[Images with bounding boxes]
········

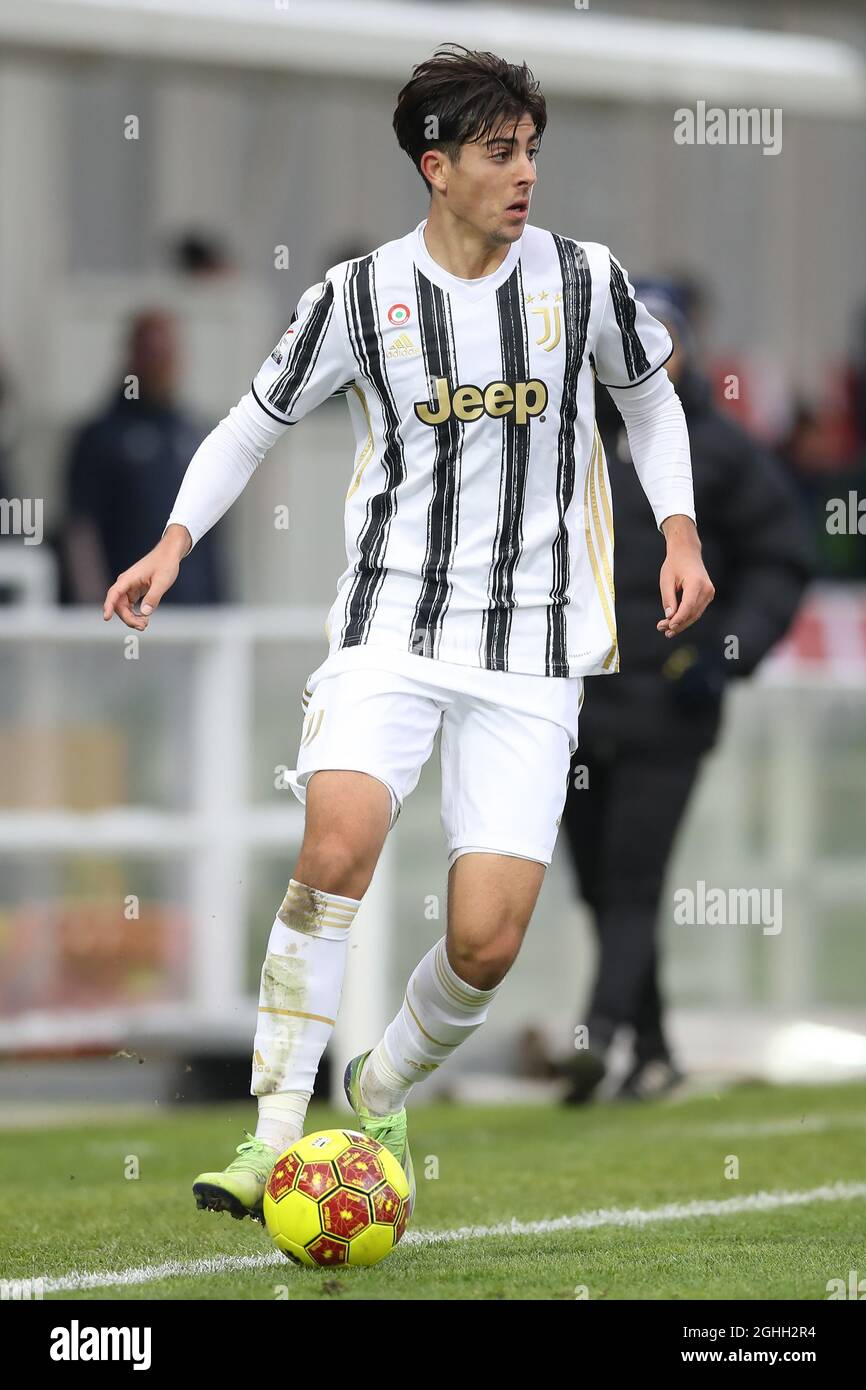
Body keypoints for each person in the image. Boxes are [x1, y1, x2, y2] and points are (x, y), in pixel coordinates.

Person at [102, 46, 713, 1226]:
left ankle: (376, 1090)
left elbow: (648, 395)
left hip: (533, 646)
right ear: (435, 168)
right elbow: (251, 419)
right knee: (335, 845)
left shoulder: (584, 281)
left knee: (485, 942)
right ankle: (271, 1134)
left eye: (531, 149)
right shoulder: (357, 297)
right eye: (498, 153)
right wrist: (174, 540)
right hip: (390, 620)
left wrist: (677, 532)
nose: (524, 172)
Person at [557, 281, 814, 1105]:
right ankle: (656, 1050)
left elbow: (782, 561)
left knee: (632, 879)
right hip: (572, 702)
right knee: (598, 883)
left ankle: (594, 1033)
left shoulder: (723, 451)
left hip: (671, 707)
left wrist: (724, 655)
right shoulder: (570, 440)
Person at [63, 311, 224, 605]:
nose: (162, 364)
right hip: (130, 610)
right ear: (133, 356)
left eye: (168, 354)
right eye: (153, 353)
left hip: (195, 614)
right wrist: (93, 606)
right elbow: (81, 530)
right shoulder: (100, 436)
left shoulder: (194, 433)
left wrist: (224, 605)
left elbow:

········

» Directions for this task
Which lines in the data above hold the string "ankle"? Show each one.

» Completed exercise
left ankle: (376, 1090)
right ankle: (271, 1134)
right ankle: (656, 1050)
left ankle: (594, 1033)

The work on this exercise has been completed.